Please continue the Blue Moon guide to private-holding mutual funds from the point where it stops.
-- Start of Supplied passage --
Blue Moon docs
A quick guide to what Blue Moon does, what the numbers mean, and where the data comes from.
Overview
Blue Moon hunts for open-end mutual funds that hold private / illiquid (Level 3) securities (the pattern made famous by a fund holding a stake in SpaceX). Because these funds price once a day at NAV and their private holdings are only revalued periodically, a markup shows up as a sudden, one-day jump in NAV.
There are two ways to find these funds, and Blue Moon does both:
The tabs
- Private Funds Screener
- The full universe of funds, rankable by Level 3 % and Restricted %. Filter by fund type, AUM, and illiquidity, then save a set of filters as a shareable “screen”. This is the “rank by % private, hide the public-only funds” view.
- NAV Jumps
- The largest one-day NAV moves flagged as statistical outliers over a trailing window (2 weeks, 3 months, or 6 months; 6 months by default, since NAV remarks are often a slow, quarterly process). Up moves on high-Level 3 funds are the revaluation signal we care most about. Sort by Move or Z, or toggle to all directions.
- Potential IPOs
- The private / illiquid issuers (e.g. SpaceX, Stripe) held across every fund, ranked by total value held. The "Max % in fund" column shows the largest exposure any single open-end fund has to that issuer, the share of a fund that really drives the opportunity. Click an issuer to see which funds hold it, a way to find pre-IPO exposure through public funds.
Glossary
- NAV (Net Asset Value)
- A fund's per-share value. Mutual funds price once a day after the close, and you buy and sell at that same NAV, with no intraday bid/ask spread. Every move in this app is a change in NAV.
- AUM ($M)
- Assets under management: the fund's net assets, shown in millions of dollars from its latest N-PORT filing.
- Level 3 %
- Level 3 (private / illiquid) holdings as a % of net assets, the illiquidity signal. Level 3 means the value is an estimate with no observable market price (e.g. a stake in a private company like SpaceX). See the fair-value levels for the full 1 / 2 / 3 hierarchy.
- Restricted %
- Restricted (privately placed / not freely tradable) holdings as a % of net assets. Overlaps with Level 3 but is reported separately, so it's a useful cross-check.
- Private / illiquid
- Shorthand for holdings that don't trade on a public market and are revalued only periodically (quarterly, monthly, or on an event) rather than continuously. These are what create the NAV jumps we look for.
- Interval fund
- A fund that only lets investors redeem during periodic repurchase offers, but is still priced daily at NAV. We include these alongside open-end funds because the NAV-jump logic still applies.
- Move
- The one-day NAV return for a flagged jump (today's NAV ÷ yesterday's − 1).
- Z (z-score)
- The move's size in standard deviations versus the fund's trailing volatility. A big move on a normally calm fund has a high Z even if the percentage looks small, and that's the outlier we care about.
-- End of Supplied passage --
-- Start of Items --
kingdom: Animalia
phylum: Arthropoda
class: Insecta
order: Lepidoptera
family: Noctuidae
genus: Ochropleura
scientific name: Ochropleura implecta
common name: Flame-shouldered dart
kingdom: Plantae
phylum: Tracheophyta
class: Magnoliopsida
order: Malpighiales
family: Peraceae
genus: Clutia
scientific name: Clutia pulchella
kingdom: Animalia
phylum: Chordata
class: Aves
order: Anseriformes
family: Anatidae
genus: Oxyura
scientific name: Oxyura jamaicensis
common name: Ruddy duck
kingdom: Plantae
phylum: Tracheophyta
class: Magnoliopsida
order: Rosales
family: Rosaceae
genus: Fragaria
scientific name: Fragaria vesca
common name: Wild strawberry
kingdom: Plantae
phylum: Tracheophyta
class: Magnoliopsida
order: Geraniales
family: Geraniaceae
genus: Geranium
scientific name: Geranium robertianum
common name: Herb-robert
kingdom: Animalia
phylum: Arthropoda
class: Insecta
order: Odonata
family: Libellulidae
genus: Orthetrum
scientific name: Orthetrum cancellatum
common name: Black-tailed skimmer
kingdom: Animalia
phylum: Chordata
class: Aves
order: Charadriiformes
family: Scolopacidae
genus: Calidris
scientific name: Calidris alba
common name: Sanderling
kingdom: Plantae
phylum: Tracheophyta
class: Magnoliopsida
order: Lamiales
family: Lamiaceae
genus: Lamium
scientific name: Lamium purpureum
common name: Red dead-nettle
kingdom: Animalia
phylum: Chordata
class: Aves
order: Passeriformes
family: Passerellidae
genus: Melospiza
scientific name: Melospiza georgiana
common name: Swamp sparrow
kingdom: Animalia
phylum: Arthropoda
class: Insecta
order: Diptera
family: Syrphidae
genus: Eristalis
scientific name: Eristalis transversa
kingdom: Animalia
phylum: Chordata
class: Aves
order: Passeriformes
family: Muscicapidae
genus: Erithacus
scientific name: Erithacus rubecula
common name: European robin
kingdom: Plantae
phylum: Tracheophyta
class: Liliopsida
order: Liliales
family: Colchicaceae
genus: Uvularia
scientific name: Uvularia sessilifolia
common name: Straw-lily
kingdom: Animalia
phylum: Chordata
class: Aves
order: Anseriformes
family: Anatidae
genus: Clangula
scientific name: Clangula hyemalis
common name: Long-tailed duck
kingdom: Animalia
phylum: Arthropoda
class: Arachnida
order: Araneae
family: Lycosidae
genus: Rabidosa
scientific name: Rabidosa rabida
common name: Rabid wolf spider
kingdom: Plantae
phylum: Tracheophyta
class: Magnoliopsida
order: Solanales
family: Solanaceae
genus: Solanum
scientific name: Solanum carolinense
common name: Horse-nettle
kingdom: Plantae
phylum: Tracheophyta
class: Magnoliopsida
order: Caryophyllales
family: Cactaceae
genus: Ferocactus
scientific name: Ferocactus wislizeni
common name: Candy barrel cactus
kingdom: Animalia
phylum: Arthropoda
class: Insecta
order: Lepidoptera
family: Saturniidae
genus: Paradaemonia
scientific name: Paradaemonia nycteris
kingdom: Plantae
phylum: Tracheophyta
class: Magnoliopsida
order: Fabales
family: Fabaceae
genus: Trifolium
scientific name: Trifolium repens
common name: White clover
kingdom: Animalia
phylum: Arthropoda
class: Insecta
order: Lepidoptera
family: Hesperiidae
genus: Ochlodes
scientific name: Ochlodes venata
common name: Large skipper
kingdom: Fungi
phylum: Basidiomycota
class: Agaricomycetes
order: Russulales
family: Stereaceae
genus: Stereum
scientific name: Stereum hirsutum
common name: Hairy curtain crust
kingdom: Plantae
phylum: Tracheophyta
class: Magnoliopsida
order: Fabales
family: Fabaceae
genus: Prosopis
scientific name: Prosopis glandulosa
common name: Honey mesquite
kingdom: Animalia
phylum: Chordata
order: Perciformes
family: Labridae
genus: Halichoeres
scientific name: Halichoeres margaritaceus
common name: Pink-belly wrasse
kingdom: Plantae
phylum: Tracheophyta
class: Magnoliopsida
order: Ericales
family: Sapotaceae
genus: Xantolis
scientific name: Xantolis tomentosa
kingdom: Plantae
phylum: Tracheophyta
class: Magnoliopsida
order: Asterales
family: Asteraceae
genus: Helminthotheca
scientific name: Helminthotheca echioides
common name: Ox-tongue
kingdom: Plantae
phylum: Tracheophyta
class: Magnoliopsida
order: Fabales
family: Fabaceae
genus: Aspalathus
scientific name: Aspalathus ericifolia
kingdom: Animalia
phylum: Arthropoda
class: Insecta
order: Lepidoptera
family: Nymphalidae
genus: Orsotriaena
-- End of Items --
- [Final result]
- Next 5d (follow-through)
- Cumulative NAV return over the 5 trading days after a jump. The core hypothesis: an upward revaluation is often incomplete, so up-jumps tend to be followed by further gains.
- Open-end vs ETF / CEF / UIT
- The fund's structure. Jump detection is only meaningful for funds priced at NAV (open-end and interval funds), so intraday-traded ETFs and closed-end funds are excluded from the default screens but stay filterable.
The fair-value levels (1, 2, 3)
Funds classify every holding into one of three levels under the accounting fair-value hierarchy (GAAP ASC 820), reported on N-PORT. The levels describe how a holding is priced, from a hard market quote down to a pure estimate:
- Level 1: quoted prices in active markets. A listed stock or ETF that trades continuously, so the price is unambiguous.
- Level 2: no direct quote, but priced from observable inputs (recent trades in similar securities, yield curves, matrix pricing). Most bonds land here.
- Level 3: priced with unobservable inputs, i.e. the manager's own model or estimate, because there is no market to look at (a stake in a private company like SpaceX). This is the level that produces NAV jumps: when a Level 3 holding is remarked, the NAV moves in a sudden step rather than drifting.
Level 3 vs Restricted: what's the difference?
They overlap heavily but measure different things, which is why we track both. Level 3 is about price discovery: there's no observable market price, so the fund has to estimate it (this is the remark/jump engine). Restricted is a legal attribute: the security was privately placed (Rule 144A, Reg D, lockups) and can't be freely sold to the public. A true private-company stake is usually both, which is the pattern we're after, but the two are independent: a holding can be Level 3 yet freely tradable (hard to price, easy to sell), and a 144A bond can be restricted yet Level 2 (legally restricted, but priced off observable inputs). We show both so you can cross-check.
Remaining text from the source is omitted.